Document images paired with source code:
● ● ● ●
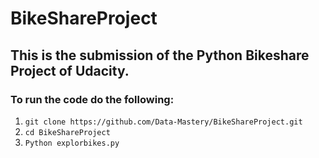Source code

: # BikeShareProject

## This is the submission of the Python Bikeshare Project of Udacity.

### To run the code do the following:

1. `git clone https://github.com/Data-Mastery/BikeShareProject.git`
2. `cd BikeShareProject`
3. `Python explorbikes.py`
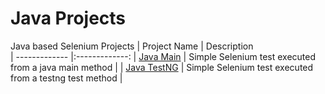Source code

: # Java Projects
Java based Selenium Projects
| Project Name        | Description           
| ------------- |:-------------:
| [Java Main](https://github.com/somasudha/sudha-selenium/tree/master/java-projects/javamain)     | Simple Selenium test executed from a java main method |
| [Java TestNG](https://github.com/somasudha/sudha-selenium/tree/master/java-projects/testng)   | Simple Selenium test executed from a testng test method |
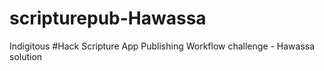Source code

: # scripturepub-Hawassa
Indigitous #Hack Scripture App Publishing Workflow challenge - Hawassa solution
● ● ● ●
Reproduce every row above verbatim, line for line, and omit the pictures from your output.

Source code

: # BikeShareProject

## This is the submission of the Python Bikeshare Project of Udacity.

### To run the code do the following:

1. `git clone https://github.com/Data-Mastery/BikeShareProject.git`
2. `cd BikeShareProject`
3. `Python explorbikes.py`
Source code

: # Java Projects
Java based Selenium Projects
| Project Name        | Description           
| ------------- |:-------------:
| [Java Main](https://github.com/somasudha/sudha-selenium/tree/master/java-projects/javamain)     | Simple Selenium test executed from a java main method |
| [Java TestNG](https://github.com/somasudha/sudha-selenium/tree/master/java-projects/testng)   | Simple Selenium test executed from a testng test method |
Source code

: # scripturepub-Hawassa
Indigitous #Hack Scripture App Publishing Workflow challenge - Hawassa solution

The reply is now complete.